Stadtwerke Schramberg fordern ihre Kunden zum Gas-Sparen auf: Versorgung wegen Tiefsttemperaturen derzeit an Kapazitätsgrenze
„Die Situation ist angespannt“, warnen die Stadtwerke Schramberg: „Aufgrund des ungewöhnlichen Kälteeinbruchs kommt es inzwischen zu ersten Engpässen bei der Gasversorgung, denn die Lieferanten der Stadtwerke Schramberg stoßen an ihre Kapazitätsgrenzen“. Stadtwerkechef Peter Kälble reagiert: „Wir müssen unsere Kunden bitten, trotz der extremen Kälte die Raumtemperatur etwas abzusenken“. Das betreffe sowohl Privathaushalte als auch die hiesigen Industrie- und Gewerbebetriebe: „Durch diese Maßnahme reduziert sich der Gasverbrauch, was zu einer leichten Entspannung führen soll“. Grund zur Sorge bestehe allerdings nicht, so Kälble in der Mitteilung der Stadtwerke: „Die Versorgung ist nicht unsicher, aber sie ist angespannt.“ Deshalb habe die Gasversorgung Süddeutschland, die auch die Stadtwerke Schramberg beliefere, ihre Kunden aufgefordert, nach kurzfristigen Einsparmöglichkeiten zu suchen.
Seit Tagen schon herrsche auch im Raum Schramberg Dauerfrost – im Tagesmittel lag die Temperatur am Sonntag bei minus 15,94 Grad und am Samstag bei minus 15,66 Grad. „Solche Werte sind schon außergewöhnlich, das habe ich bislang nicht erlebt“, wird Peter Kälble zitiert.
Dadurch steige der Verbrauch an Erdgas erheblich und die Stadtwerke fahren an der Kapazitätsgrenze.

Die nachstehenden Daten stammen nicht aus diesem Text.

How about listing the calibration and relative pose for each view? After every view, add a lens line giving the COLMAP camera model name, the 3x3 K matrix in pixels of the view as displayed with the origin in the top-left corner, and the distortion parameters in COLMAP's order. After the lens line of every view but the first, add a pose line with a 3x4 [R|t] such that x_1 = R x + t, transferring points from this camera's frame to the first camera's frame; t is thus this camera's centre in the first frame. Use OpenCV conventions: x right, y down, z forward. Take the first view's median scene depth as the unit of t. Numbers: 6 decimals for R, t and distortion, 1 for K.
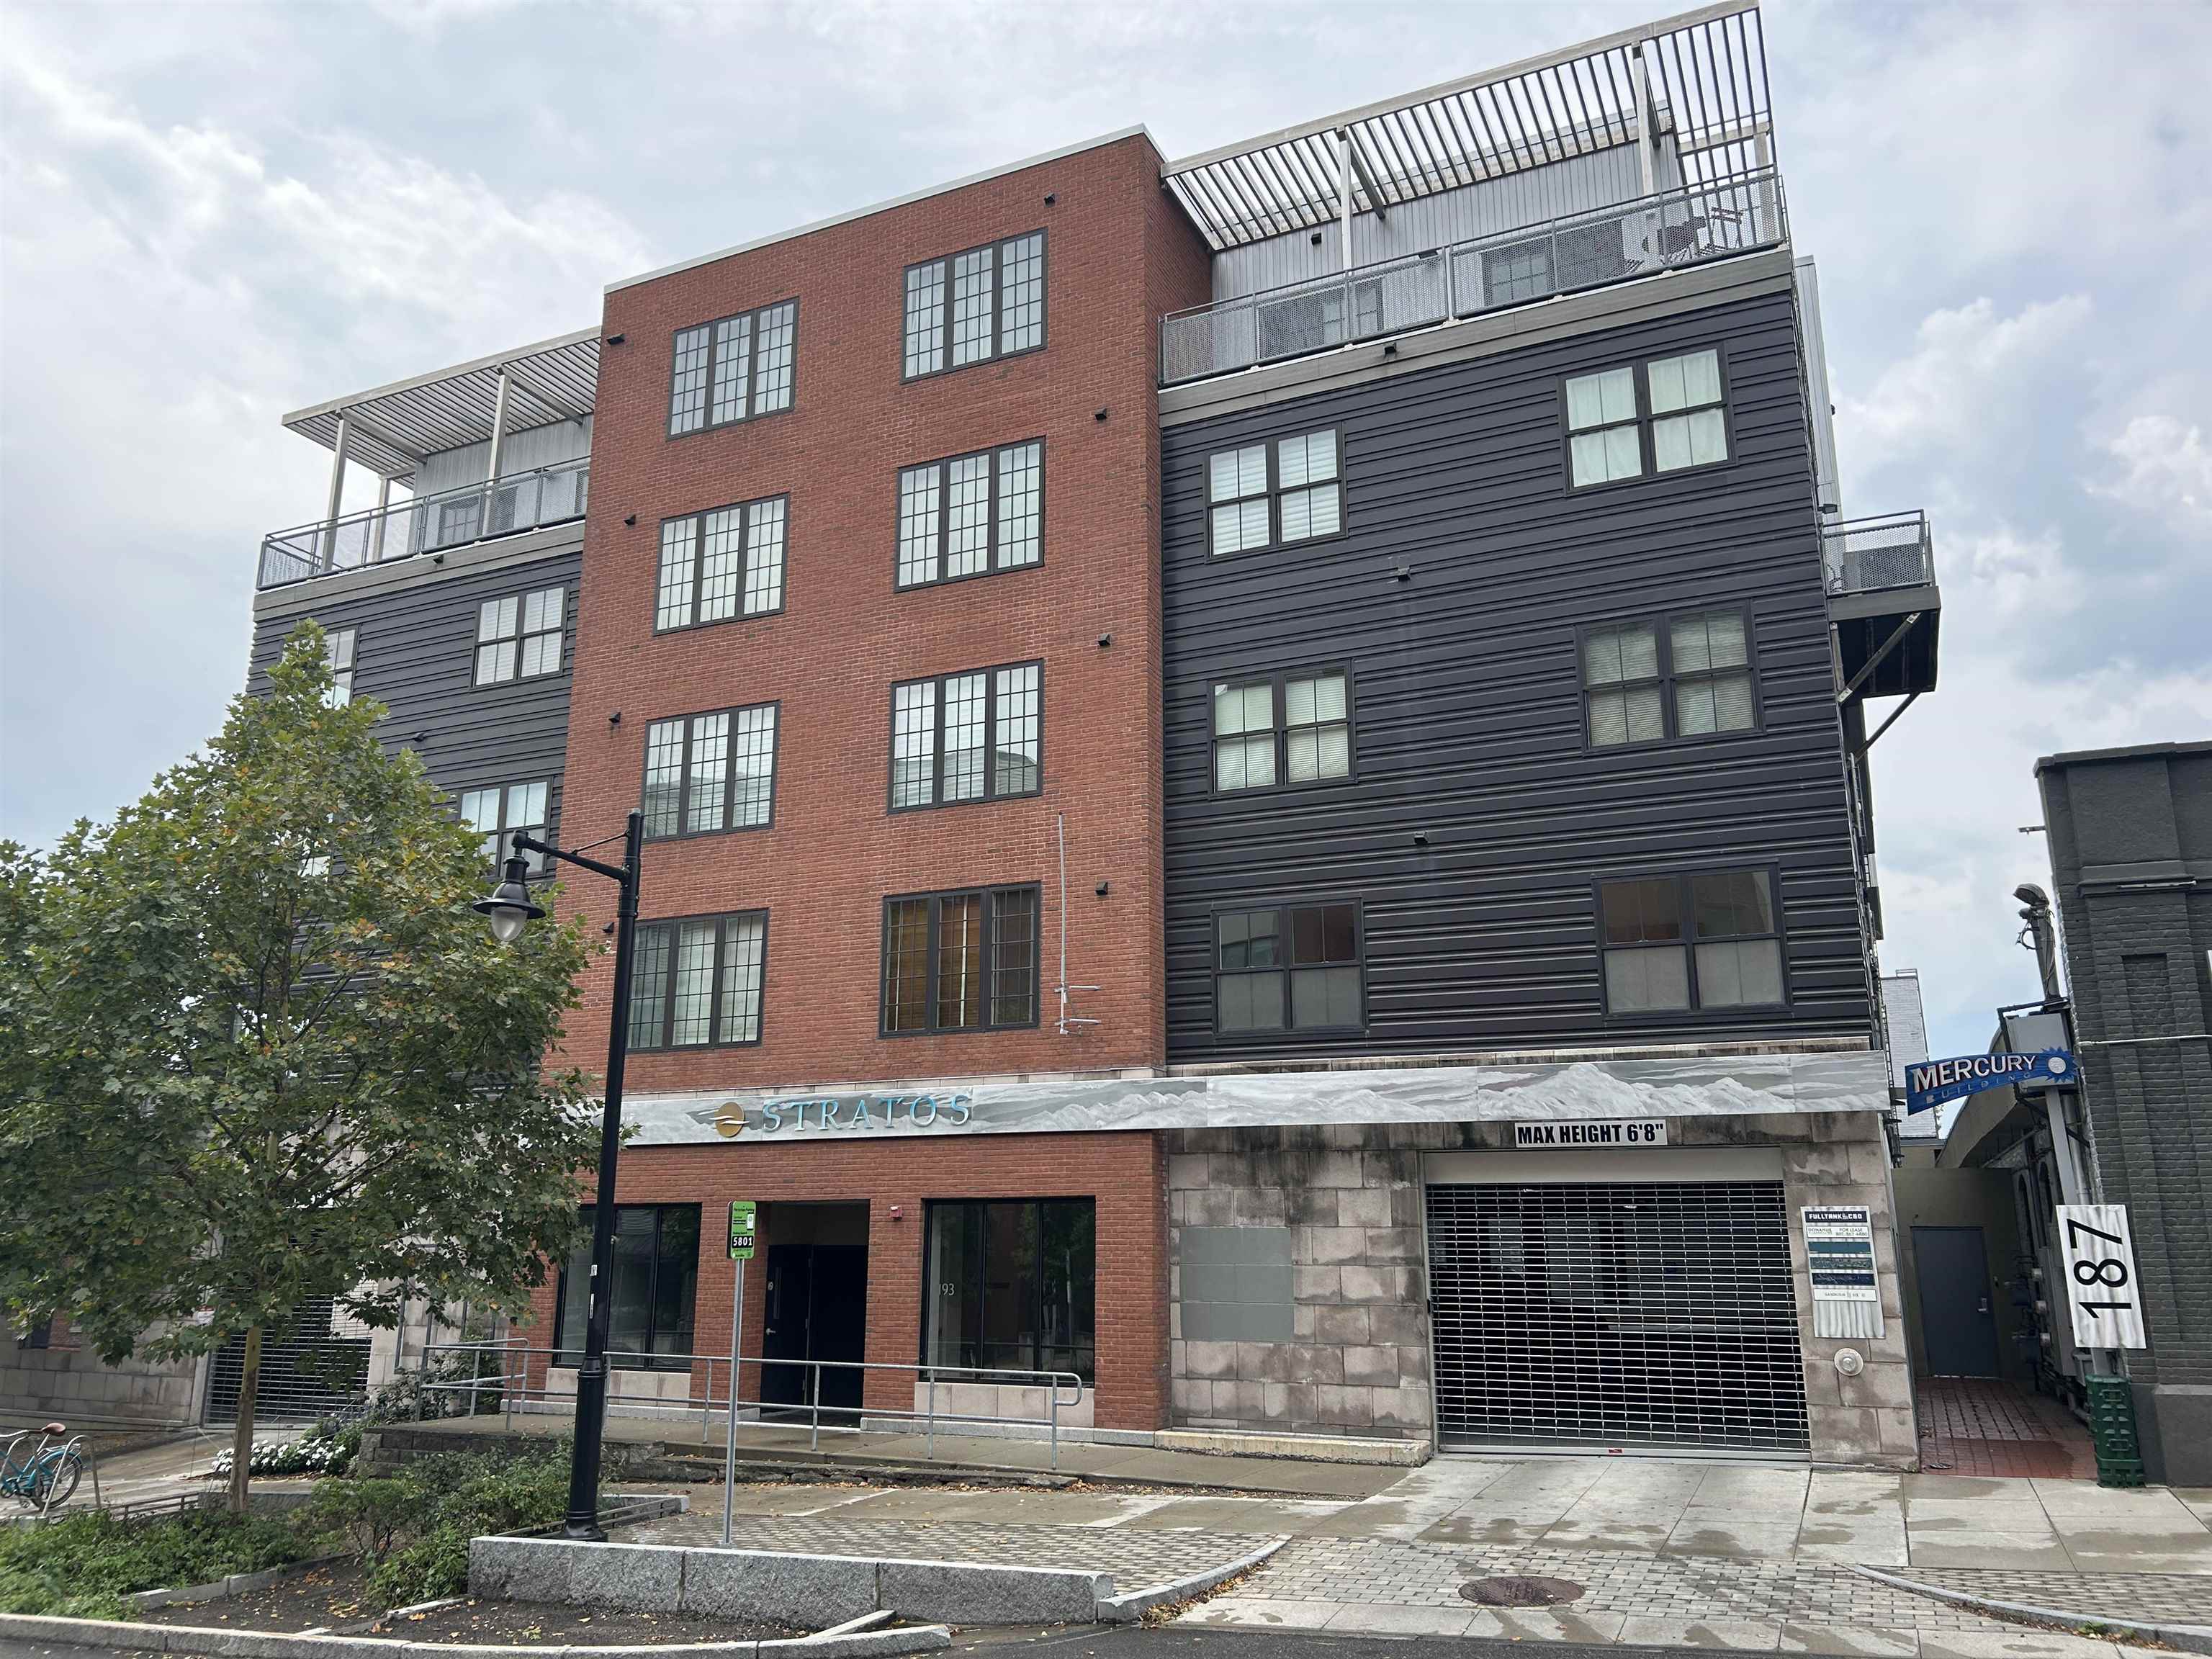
lens RADIAL K [[1666.6, 0, 1090.9], [0, 1666.6, 774.1], [0, 0, 1]] dist [0.026997, -0.017947]
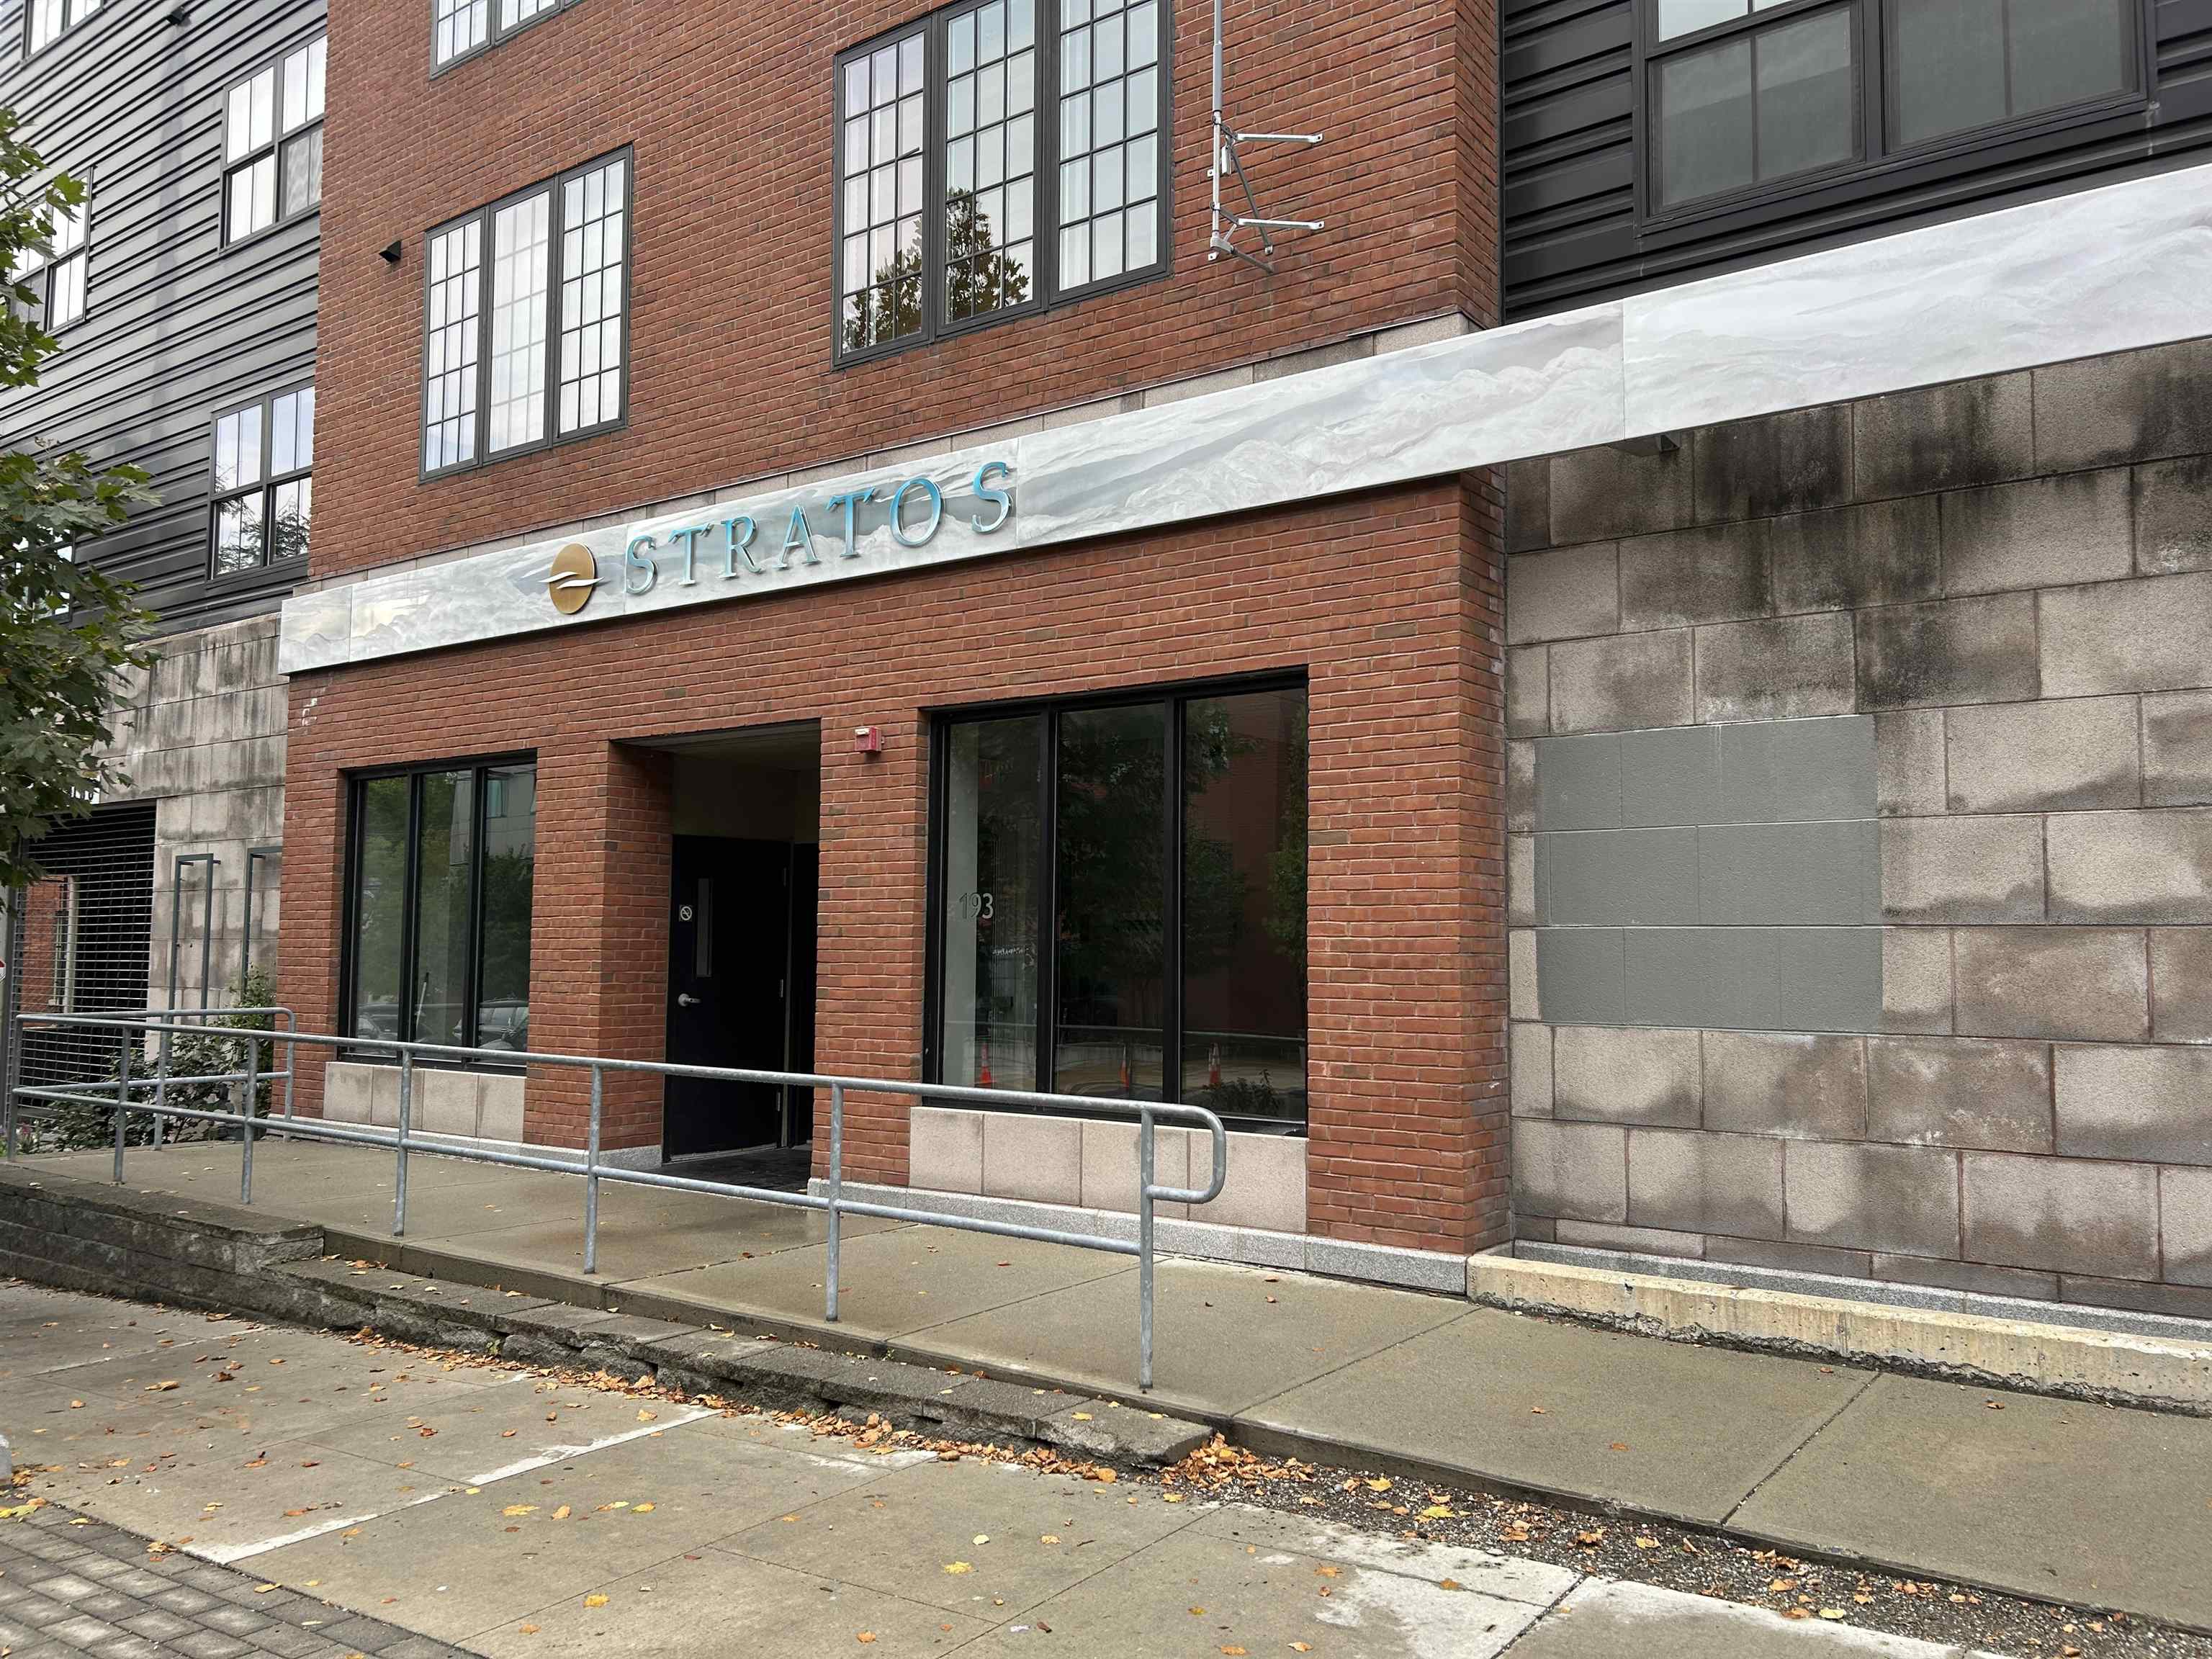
lens RADIAL K [[1666.6, 0, 1091.2], [0, 1666.6, 838.4], [0, 0, 1]] dist [0.026997, -0.017947]
pose [[0.981399, -0.008238, -0.191805, 0.027173], [0.047776, 0.978128, 0.202444, 0.215307], [0.185942, -0.207842, 0.960327, 0.624070]]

Und dies, obwohl die Gaswirtschaft in Deutschland über das größte Speichervolumen für Erdgas in der Europäischen Union verfügt und somit auf große Reserven zurückgreifen kann. Die 47 deutschen Untertage-Gasspeicher an 40 Standorten können gut 21 Milliarden Kubikmeter aufnehmen, der darin gelagerte Vorrat deckt rund ein Viertel des deutschen Jahresbedarfs an Erdgas.